[EXTRACTED INFORMATION — start]
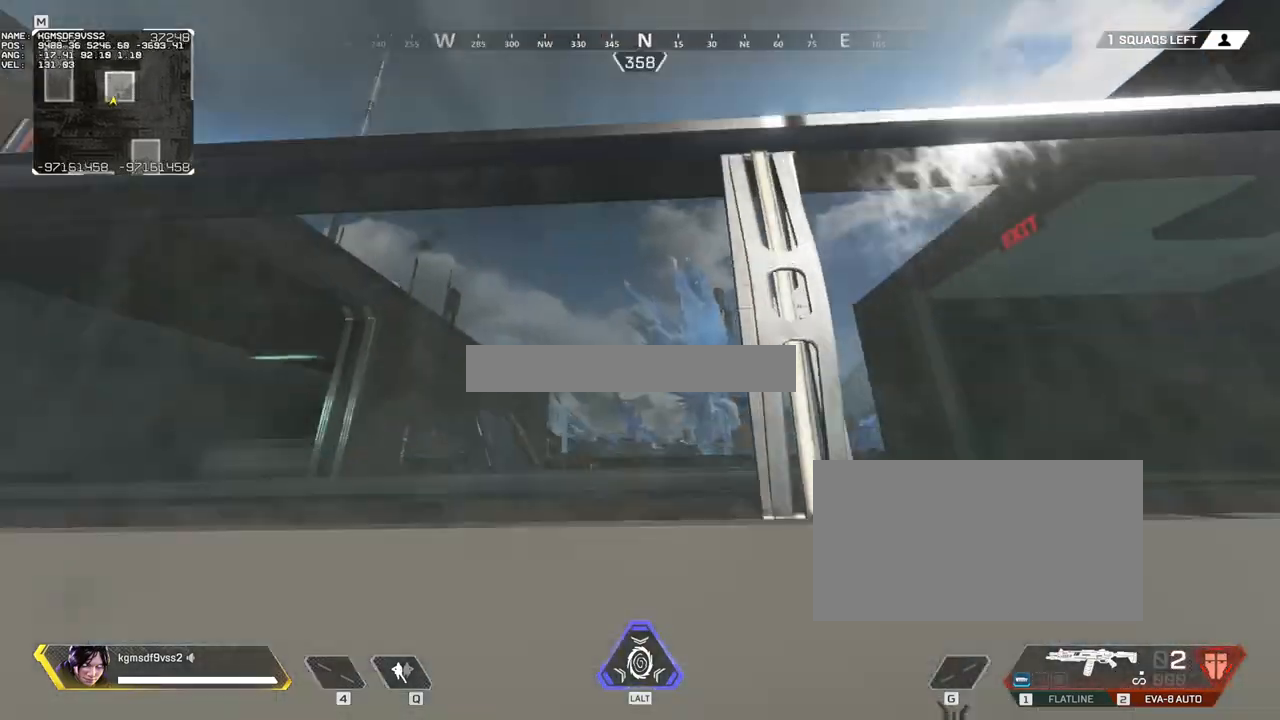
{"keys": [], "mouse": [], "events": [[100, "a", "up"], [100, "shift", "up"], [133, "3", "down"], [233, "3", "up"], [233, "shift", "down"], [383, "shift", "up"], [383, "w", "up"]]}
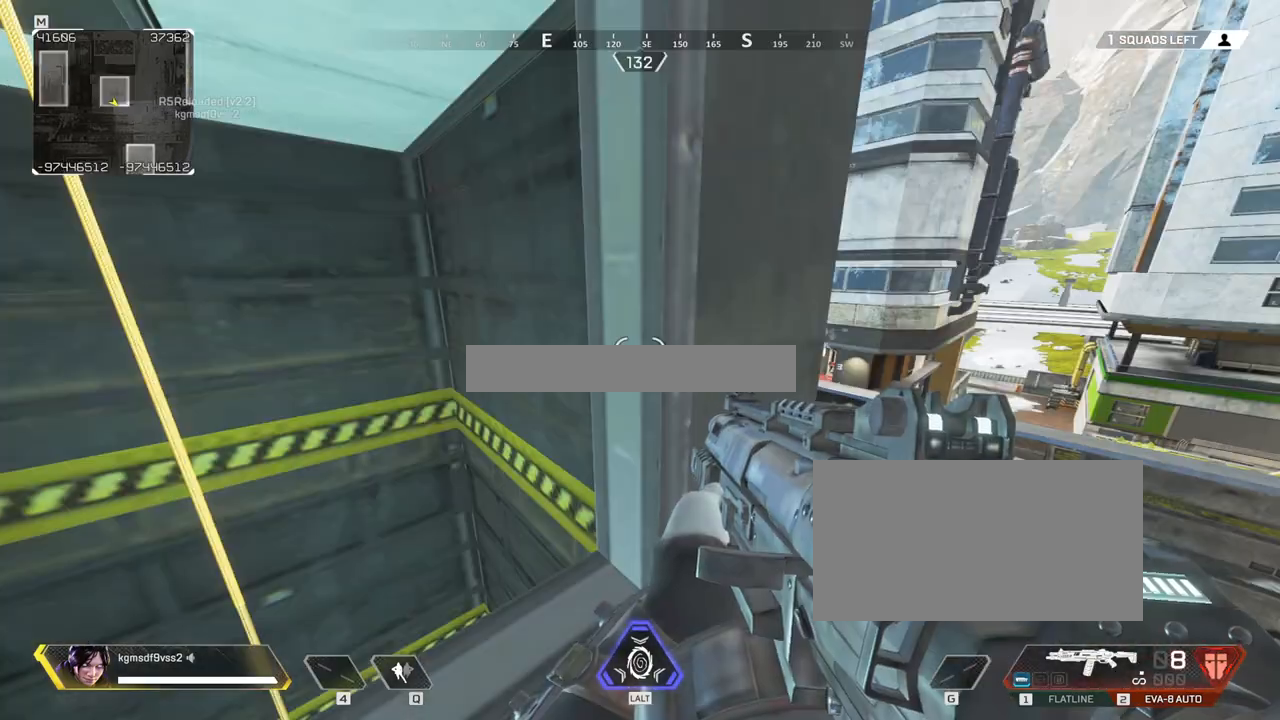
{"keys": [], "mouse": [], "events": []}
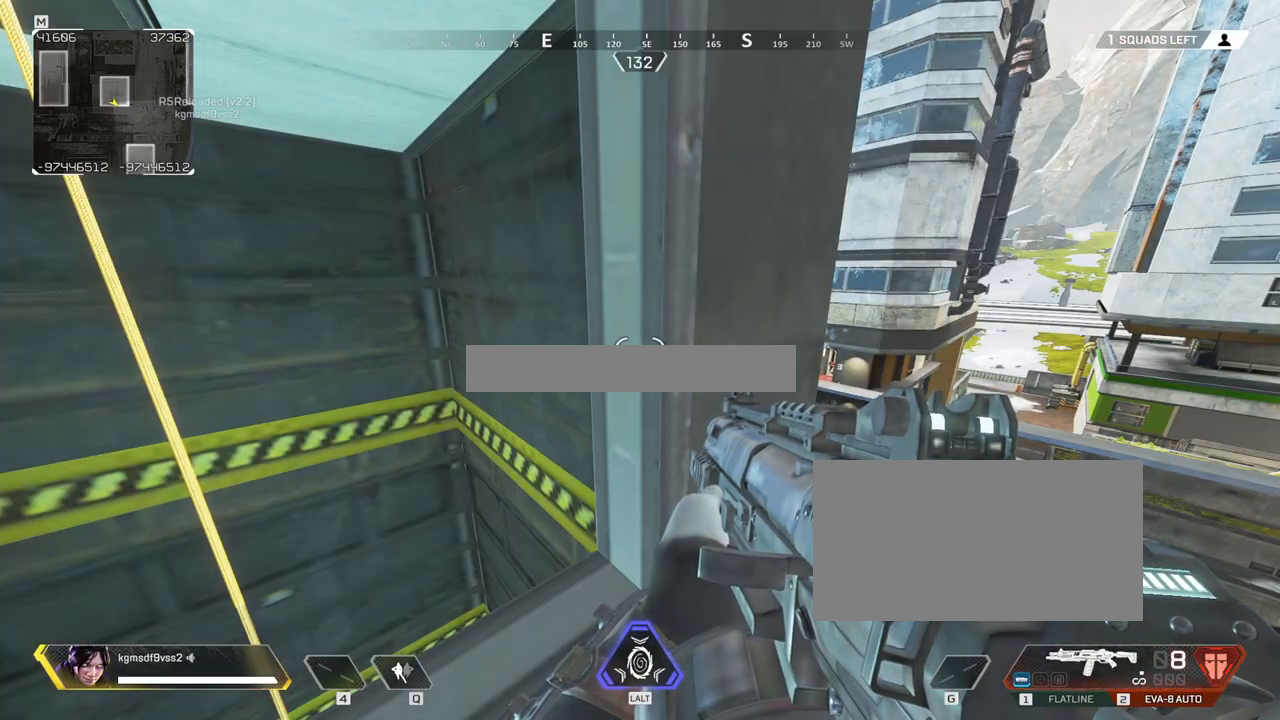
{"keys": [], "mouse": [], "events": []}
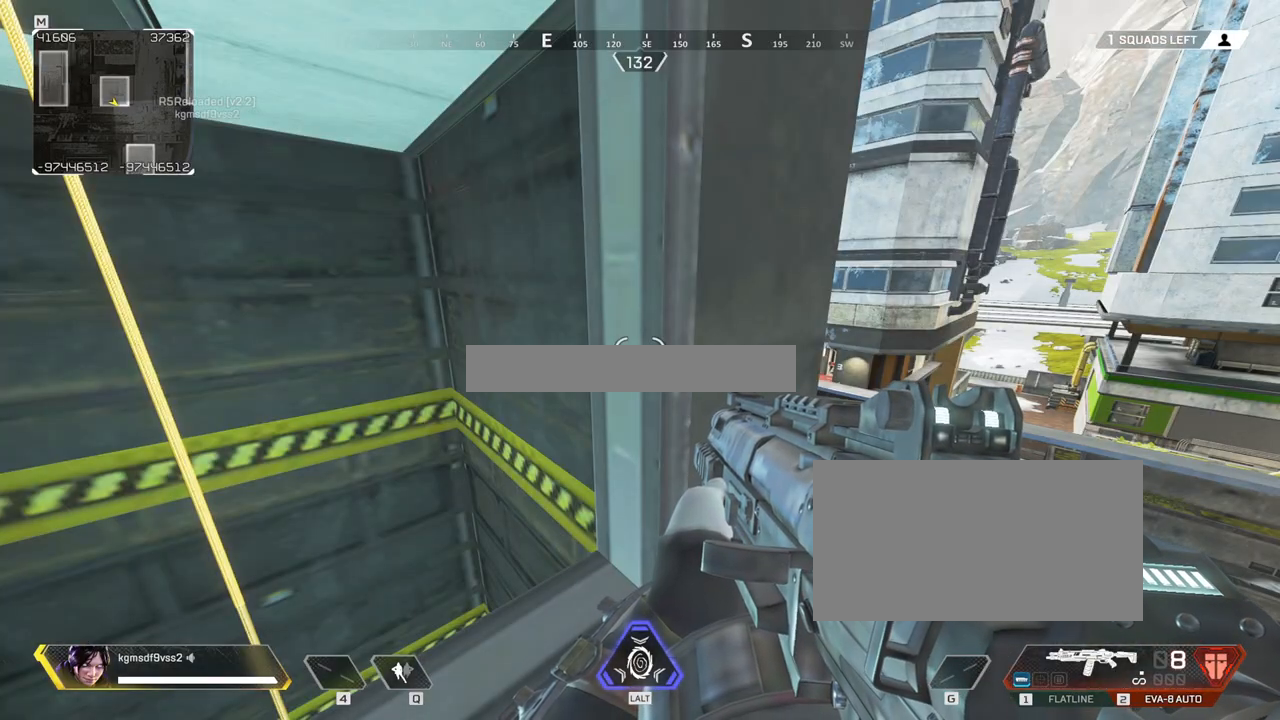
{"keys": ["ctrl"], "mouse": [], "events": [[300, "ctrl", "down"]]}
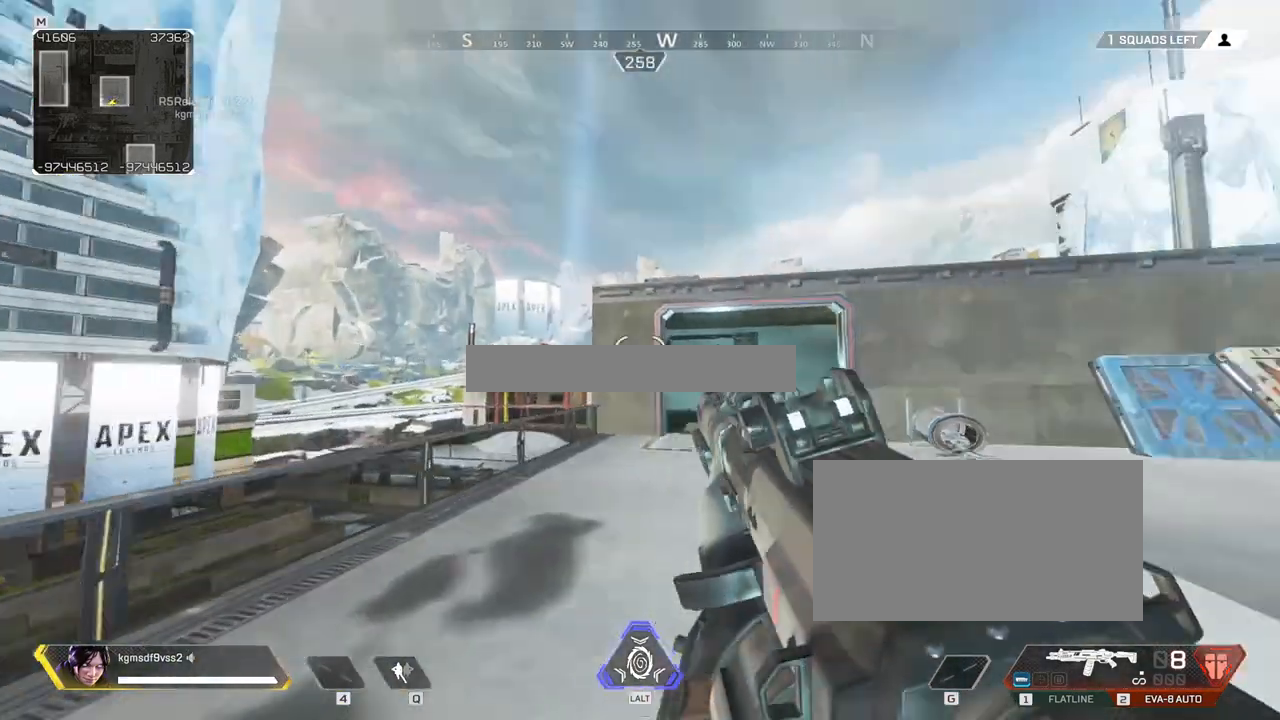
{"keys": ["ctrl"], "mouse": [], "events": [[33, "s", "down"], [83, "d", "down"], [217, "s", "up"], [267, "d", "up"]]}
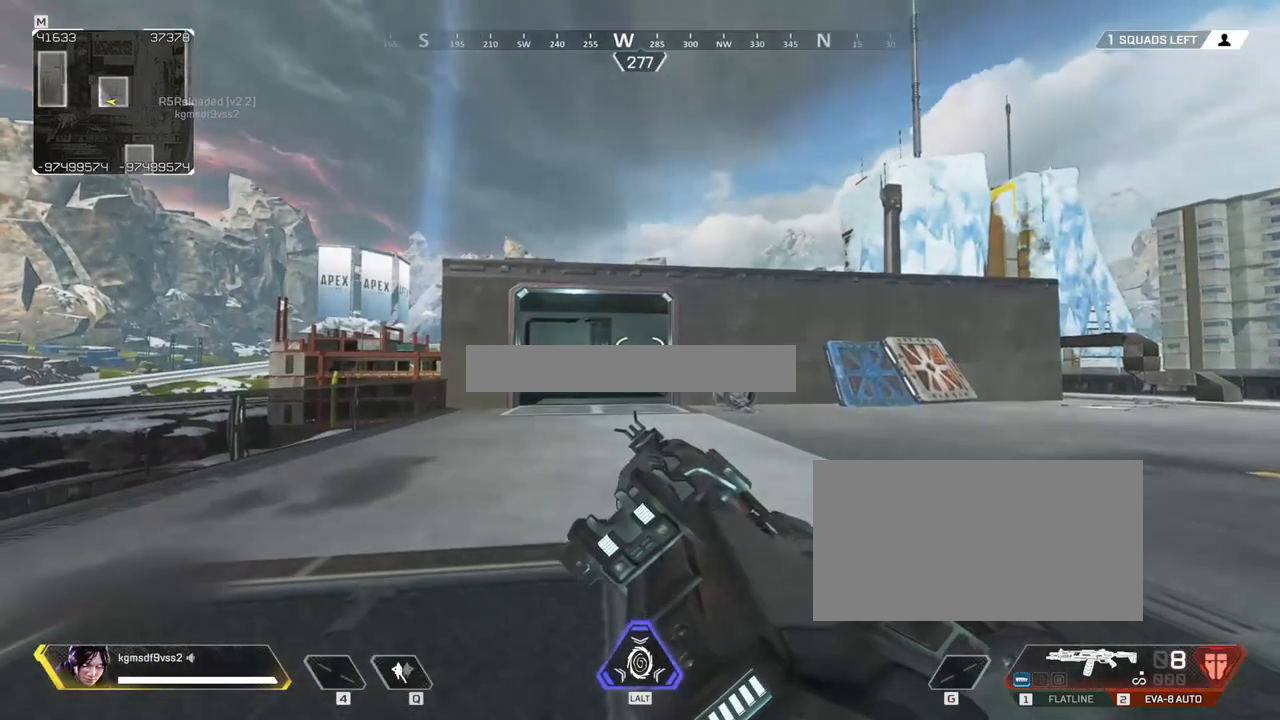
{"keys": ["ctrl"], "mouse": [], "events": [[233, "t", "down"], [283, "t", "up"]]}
[EXTRACTED INFORMATION — finish]
Look through the entries. Copy out each line with "down" in it.

• _ANSWER TO THIS EXERCISE_
{"keys": [], "mouse": [], "events": [[100, "a", "up"], [100, "shift", "up"], [133, "3", "down"], [233, "3", "up"], [233, "shift", "down"], [383, "shift", "up"], [383, "w", "up"]]}
{"keys": ["ctrl"], "mouse": [], "events": [[300, "ctrl", "down"]]}
{"keys": ["ctrl"], "mouse": [], "events": [[33, "s", "down"], [83, "d", "down"], [217, "s", "up"], [267, "d", "up"]]}
{"keys": ["ctrl"], "mouse": [], "events": [[233, "t", "down"], [283, "t", "up"]]}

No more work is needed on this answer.